(Records from a dataset)
┌──

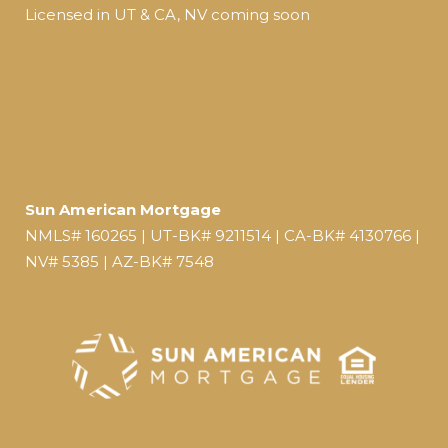
Licensed in UT & CA, NV coming soon
Sun American Mortgage
NMLS# 160265 | UT-BK# 9211514 | CA-BK# 4130766 |
NV# 5385 | AZ-BK# 7548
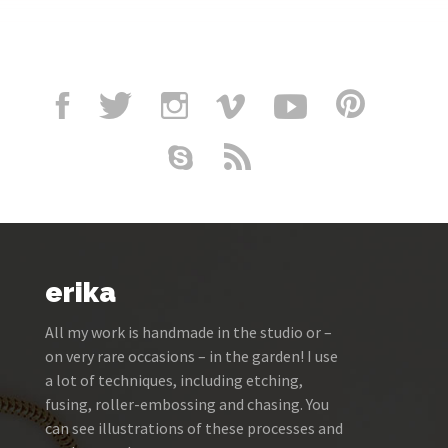
erika
All my work is handmade in the studio or –
on very rare occasions – in the garden! I use
a lot of techniques, including etching,
fusing, roller-embossing and chasing. You
can see illustrations of these processes and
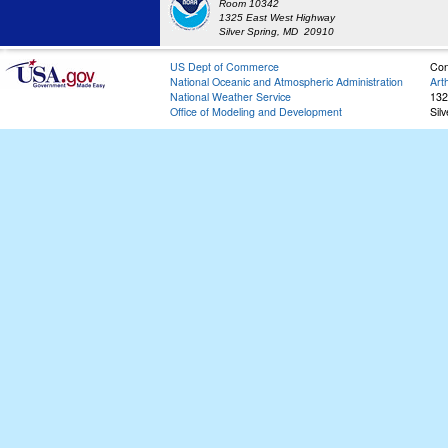
Room 10342
1325 East West Highway
Silver Spring, MD 20910
US Dept of Commerce
Con
National Oceanic and Atmospheric Administration
Art
National Weather Service
132
Office of Modeling and Development
Sil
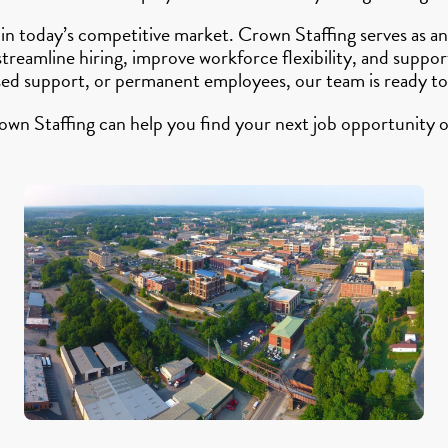
 in today’s competitive market. Crown Staffing serves as
 streamline hiring, improve workforce flexibility, and su
sed support, or permanent employees, our team is ready to
own Staffing can help you find your next job opportunity o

└──

Quote every line of text in the material above word for word, leaving out the pictures.

Licensed in UT & CA, NV coming soon
Sun American Mortgage
NMLS# 160265 | UT-BK# 9211514 | CA-BK# 4130766 |
NV# 5385 | AZ-BK# 7548
erika
All my work is handmade in the studio or –
on very rare occasions – in the garden! I use
a lot of techniques, including etching,
fusing, roller-embossing and chasing. You
can see illustrations of these processes and
Room 10342
1325 East West Highway
Silver Spring, MD 20910
US Dept of Commerce
Con
National Oceanic and Atmospheric Administration
Art
National Weather Service
132
Office of Modeling and Development
Sil
 in today’s competitive market. Crown Staffing serves as
 streamline hiring, improve workforce flexibility, and su
sed support, or permanent employees, our team is ready to
own Staffing can help you find your next job opportunity o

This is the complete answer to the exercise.